Posted by andrew on May 23, 2009

One of the oldest of truths regarding footballers is that they always take their holidays in Mallorca. Not so long ago, Frank Lampard was seen in the VIP lounge at Magaluf’s BCM; Graham Le Saux, albeit he has retired, is a not infrequent visitor to the island’s west coast; Brian Clough had a holiday home in Cala Bona, and Mallorca features in the film about him, “Damned United”. Well, it used to be the case that, the season finished, the airlines would be filled with footballers heading for the fleshpots and beaches of Mallorca. Until, that is, they started to earn huge amounts of money and new resorts sprang up in which they could spend those vast amounts – Dubai, for reasons best known to them, for instance. If the Premier League is nowadays more likely to decamp to foreign playing-fields further away, Mallorca is still the stuff of Leagues One and Two. And so indeed it was yesterday at Puerto Alcúdia’s Foxes Arms. For there was Tranmere Rovers central defender Ben Chorley, one time of Arsenal and Wimbledon. The “other” Liverpool club just missed out on the play-offs, so time to head for the sun and also to partake of the full English breakfast. Away from the gaze of Ronnie Moore and the Rovers dieticians and nutritionists, Ben was happily tucking into bacon, sausage and a fried egg. Those were the days, before pasta for breakfast, when Cloughie would send his sides out full of a steak and chips lunch and a whisky, and John Robertson would have double helpings. But they are still here, up to a point. Bear in mind, though, that when Chorley pitches up as Leicester City’s new strong man at the heart of the defence, it was probably all due to a chance breakfast and thereafter the direct line to Nigel Pearson.

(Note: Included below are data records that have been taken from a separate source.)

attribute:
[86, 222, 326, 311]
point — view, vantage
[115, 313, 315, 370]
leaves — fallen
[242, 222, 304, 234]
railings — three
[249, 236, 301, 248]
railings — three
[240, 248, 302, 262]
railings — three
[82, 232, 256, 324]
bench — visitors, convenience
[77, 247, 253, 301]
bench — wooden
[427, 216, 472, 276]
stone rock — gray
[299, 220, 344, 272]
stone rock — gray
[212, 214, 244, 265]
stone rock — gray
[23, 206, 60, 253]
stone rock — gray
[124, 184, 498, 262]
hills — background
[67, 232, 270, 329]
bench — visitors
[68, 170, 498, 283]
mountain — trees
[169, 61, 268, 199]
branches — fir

In the environmental pressure groups league, local agitators GOB remain something of a Blackburn Rovers compared with the Champions League-spot top four of Greenpeace. GOB may aspire to playing in the Nou Camp, but they have to settle for a Monday evening away date with Stoke. Greenpeace can court the Hiddinks and Ancelottis of the enviro lobbying world, while Blackburn make do with a Bill Oddie-style Sam Allardyce. And so it is that, when Greenpeace make a pronouncement, the world is inclined to take a bit more notice – possibly. Greenpeace offer a regular assessment of the island’s environmental blackspots. It’s a sort of footballers of the year award without the footballers and only aimed at the turkeys of the Premiership. Step forward, therefore, the Son Bosc finca and its damn golf course. Yep, it’s still there on the roll call, and perhaps rather more controversially is a list of four municipalities grouped under what is termed “corrupción urbanistica”, one of which is … Pollensa.